__Invoergegevens__:
((
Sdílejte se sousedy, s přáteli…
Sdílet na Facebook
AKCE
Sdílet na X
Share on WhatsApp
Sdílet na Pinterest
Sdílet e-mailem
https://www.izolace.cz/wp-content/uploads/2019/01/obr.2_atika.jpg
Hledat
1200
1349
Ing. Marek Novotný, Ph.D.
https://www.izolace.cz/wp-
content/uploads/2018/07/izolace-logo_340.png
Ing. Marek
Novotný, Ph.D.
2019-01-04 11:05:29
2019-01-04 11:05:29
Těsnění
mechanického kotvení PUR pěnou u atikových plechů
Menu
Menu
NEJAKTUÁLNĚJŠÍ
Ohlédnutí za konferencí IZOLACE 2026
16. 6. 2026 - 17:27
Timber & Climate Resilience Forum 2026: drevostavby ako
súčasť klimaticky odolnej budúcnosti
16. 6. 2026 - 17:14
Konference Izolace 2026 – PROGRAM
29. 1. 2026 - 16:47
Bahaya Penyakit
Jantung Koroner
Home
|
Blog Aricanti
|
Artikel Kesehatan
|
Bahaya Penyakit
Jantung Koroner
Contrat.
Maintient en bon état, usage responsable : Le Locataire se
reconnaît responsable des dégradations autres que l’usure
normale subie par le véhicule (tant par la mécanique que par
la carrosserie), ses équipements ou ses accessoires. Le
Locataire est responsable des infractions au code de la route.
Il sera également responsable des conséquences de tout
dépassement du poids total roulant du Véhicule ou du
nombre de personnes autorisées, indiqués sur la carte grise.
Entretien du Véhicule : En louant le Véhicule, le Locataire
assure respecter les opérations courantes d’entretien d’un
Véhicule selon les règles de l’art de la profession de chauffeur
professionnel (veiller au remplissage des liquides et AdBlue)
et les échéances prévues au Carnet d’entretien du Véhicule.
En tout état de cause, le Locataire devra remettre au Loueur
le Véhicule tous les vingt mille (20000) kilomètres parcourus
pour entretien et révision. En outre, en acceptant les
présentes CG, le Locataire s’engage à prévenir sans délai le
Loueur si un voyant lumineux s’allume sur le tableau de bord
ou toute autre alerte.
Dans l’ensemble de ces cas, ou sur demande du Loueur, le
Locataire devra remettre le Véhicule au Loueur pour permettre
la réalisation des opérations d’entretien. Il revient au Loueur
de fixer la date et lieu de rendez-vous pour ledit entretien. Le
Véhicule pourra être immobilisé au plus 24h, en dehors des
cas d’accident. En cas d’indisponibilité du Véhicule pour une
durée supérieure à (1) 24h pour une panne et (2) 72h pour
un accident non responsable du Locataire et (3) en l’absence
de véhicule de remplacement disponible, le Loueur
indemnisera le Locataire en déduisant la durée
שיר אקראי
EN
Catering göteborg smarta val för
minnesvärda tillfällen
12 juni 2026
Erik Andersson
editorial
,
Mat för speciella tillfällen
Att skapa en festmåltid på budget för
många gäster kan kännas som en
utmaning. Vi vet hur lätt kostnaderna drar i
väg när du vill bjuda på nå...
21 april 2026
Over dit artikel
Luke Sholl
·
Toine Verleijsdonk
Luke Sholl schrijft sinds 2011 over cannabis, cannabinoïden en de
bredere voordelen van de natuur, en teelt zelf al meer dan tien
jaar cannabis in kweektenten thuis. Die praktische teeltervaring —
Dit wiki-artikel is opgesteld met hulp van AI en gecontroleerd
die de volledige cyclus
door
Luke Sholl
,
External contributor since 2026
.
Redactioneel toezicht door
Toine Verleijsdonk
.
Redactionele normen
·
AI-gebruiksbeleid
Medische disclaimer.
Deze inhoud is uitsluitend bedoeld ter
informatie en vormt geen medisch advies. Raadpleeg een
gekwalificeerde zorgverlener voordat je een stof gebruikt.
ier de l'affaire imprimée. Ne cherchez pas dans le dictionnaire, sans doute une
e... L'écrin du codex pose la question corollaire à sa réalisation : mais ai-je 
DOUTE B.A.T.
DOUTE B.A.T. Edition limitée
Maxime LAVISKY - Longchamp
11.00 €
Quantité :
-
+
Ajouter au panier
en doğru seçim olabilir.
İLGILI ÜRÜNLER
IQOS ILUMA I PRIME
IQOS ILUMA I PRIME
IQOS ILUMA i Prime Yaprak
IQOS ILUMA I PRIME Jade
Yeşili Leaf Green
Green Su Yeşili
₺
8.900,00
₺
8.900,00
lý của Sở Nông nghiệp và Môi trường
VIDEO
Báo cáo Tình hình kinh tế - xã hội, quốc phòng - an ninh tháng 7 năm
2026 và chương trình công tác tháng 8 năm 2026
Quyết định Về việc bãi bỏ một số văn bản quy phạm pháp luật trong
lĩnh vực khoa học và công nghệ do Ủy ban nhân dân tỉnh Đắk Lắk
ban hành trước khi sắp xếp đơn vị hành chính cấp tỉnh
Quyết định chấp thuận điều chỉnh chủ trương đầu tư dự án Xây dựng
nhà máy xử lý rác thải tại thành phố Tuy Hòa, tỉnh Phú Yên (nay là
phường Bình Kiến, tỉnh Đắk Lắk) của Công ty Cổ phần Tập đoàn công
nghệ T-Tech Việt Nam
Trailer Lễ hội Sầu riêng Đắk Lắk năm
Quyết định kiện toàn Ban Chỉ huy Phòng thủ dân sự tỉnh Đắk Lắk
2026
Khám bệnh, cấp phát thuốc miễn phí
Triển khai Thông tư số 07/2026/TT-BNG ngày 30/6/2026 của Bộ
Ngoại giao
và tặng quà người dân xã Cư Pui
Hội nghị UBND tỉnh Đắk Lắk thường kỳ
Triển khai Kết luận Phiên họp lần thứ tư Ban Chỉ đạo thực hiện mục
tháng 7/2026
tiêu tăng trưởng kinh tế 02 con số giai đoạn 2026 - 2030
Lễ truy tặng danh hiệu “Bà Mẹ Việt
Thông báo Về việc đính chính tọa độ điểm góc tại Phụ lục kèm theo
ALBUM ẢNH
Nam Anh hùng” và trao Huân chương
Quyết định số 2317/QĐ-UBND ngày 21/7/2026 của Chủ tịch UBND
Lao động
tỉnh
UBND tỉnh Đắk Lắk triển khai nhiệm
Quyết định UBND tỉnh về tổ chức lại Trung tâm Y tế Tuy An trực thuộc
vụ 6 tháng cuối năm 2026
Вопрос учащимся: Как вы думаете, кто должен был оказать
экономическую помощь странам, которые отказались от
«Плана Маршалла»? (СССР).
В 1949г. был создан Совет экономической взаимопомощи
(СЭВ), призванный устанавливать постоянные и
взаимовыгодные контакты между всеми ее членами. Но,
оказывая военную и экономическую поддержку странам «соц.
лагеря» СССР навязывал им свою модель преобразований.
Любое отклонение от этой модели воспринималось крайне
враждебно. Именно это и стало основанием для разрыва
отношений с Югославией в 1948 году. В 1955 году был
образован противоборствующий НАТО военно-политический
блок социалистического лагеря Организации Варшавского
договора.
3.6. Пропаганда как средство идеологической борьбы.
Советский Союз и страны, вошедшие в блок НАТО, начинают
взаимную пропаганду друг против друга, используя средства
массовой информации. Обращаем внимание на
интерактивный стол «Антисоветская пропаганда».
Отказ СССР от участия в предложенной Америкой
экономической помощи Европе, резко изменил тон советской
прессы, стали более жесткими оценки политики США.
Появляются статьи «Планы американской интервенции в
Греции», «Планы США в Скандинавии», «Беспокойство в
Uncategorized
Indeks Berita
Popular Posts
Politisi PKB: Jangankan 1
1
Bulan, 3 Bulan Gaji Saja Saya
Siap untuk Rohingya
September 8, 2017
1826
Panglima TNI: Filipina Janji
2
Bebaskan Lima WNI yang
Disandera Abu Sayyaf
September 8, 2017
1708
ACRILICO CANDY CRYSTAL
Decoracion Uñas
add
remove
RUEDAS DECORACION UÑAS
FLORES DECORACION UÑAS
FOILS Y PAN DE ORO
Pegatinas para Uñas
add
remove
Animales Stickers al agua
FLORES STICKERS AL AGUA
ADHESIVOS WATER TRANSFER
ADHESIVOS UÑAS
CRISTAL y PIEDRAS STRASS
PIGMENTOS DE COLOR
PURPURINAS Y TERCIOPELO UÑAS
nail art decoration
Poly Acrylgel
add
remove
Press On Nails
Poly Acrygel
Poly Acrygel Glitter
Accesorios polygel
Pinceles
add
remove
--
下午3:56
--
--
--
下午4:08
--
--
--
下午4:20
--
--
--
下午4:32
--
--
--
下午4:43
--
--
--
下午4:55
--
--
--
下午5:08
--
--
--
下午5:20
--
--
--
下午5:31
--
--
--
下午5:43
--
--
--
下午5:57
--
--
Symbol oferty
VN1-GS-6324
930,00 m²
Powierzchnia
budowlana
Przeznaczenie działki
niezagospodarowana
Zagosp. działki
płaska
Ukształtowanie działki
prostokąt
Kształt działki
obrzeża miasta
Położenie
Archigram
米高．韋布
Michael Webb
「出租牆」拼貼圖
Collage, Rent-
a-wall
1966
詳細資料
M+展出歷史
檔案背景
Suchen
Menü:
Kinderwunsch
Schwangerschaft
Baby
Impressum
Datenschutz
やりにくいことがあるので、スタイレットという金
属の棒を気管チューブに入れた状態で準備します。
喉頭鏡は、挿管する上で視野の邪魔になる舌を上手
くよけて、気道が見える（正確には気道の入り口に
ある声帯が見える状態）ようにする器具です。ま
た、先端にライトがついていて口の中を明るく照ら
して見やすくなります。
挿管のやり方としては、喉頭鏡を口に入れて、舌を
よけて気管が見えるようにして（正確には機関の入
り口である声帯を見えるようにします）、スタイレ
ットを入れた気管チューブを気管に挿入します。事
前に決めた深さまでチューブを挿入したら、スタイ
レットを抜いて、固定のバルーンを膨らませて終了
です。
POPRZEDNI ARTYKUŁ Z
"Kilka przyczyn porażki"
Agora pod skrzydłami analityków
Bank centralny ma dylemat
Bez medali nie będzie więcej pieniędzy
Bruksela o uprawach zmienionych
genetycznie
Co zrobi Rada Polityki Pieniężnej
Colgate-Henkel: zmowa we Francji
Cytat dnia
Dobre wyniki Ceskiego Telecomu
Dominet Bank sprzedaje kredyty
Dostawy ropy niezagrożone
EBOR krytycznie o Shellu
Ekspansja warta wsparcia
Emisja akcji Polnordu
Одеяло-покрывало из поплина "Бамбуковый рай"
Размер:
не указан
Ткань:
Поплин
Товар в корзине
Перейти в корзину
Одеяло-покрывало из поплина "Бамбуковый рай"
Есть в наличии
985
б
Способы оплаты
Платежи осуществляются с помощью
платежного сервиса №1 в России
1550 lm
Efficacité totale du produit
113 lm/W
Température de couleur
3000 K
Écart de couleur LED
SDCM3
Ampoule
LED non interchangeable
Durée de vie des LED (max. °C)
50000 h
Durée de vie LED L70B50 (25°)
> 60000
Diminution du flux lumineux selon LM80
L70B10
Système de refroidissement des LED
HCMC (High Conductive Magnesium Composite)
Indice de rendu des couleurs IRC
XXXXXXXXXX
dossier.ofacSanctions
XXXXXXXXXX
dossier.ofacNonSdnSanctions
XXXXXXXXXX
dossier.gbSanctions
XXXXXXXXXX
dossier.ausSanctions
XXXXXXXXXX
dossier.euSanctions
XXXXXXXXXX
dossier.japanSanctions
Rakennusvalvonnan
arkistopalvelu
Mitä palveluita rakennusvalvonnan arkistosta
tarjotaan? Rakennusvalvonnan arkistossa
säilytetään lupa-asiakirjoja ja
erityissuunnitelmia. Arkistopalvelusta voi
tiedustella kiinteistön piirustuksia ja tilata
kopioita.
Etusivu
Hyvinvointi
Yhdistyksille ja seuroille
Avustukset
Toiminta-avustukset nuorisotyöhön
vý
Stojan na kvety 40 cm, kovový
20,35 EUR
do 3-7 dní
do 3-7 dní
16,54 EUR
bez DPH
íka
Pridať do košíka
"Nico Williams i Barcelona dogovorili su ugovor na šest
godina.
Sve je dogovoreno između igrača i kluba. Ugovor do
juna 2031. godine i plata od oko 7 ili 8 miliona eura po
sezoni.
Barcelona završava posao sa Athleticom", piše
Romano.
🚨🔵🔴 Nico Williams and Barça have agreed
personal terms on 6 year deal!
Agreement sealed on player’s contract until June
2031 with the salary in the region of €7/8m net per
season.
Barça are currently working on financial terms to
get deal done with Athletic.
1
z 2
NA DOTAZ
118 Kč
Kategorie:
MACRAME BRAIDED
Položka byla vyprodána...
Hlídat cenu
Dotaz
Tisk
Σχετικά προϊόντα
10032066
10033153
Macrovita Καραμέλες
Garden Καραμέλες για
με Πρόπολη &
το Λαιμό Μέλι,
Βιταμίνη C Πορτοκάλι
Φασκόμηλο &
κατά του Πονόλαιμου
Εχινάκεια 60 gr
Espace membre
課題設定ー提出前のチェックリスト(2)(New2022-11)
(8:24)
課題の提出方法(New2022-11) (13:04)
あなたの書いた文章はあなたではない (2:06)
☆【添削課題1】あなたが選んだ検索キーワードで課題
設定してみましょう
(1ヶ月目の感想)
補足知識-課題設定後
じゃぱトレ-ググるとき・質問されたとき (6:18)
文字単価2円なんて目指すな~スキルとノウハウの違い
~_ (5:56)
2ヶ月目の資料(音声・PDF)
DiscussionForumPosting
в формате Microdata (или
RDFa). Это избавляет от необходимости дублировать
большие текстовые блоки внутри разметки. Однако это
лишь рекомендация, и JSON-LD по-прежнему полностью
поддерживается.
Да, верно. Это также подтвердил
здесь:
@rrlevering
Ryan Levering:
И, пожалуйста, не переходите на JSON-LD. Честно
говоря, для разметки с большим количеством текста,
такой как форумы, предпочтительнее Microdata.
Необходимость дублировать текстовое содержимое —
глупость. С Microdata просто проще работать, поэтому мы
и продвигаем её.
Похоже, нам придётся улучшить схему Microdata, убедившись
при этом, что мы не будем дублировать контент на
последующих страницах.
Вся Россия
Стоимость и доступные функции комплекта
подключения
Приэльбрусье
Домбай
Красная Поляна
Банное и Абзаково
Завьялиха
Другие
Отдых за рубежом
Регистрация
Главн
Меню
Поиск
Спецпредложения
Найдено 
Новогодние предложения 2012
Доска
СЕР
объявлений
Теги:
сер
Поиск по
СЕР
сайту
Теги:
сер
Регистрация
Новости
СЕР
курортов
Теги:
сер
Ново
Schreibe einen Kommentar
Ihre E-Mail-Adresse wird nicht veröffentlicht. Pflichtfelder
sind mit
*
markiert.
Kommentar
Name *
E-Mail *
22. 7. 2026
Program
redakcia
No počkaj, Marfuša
))
__Taakdetails__:
Haal uit de gegevens hierboven de regels vanaf het begin tot en met de regel met "Locataire est responsable", en geef ze ongewijzigd weer.

__Eindantwoord__:
Sdílejte se sousedy, s přáteli…
Sdílet na Facebook
AKCE
Sdílet na X
Share on WhatsApp
Sdílet na Pinterest
Sdílet e-mailem
https://www.izolace.cz/wp-content/uploads/2019/01/obr.2_atika.jpg
Hledat
1200
1349
Ing. Marek Novotný, Ph.D.
https://www.izolace.cz/wp-
content/uploads/2018/07/izolace-logo_340.png
Ing. Marek
Novotný, Ph.D.
2019-01-04 11:05:29
2019-01-04 11:05:29
Těsnění
mechanického kotvení PUR pěnou u atikových plechů
Menu
Menu
NEJAKTUÁLNĚJŠÍ
Ohlédnutí za konferencí IZOLACE 2026
16. 6. 2026 - 17:27
Timber & Climate Resilience Forum 2026: drevostavby ako
súčasť klimaticky odolnej budúcnosti
16. 6. 2026 - 17:14
Konference Izolace 2026 – PROGRAM
29. 1. 2026 - 16:47
Bahaya Penyakit
Jantung Koroner
Home
|
Blog Aricanti
|
Artikel Kesehatan
|
Bahaya Penyakit
Jantung Koroner
Contrat.
Maintient en bon état, usage responsable : Le Locataire se
reconnaît responsable des dégradations autres que l’usure
normale subie par le véhicule (tant par la mécanique que par
la carrosserie), ses équipements ou ses accessoires. Le
Locataire est responsable des infractions au code de la route.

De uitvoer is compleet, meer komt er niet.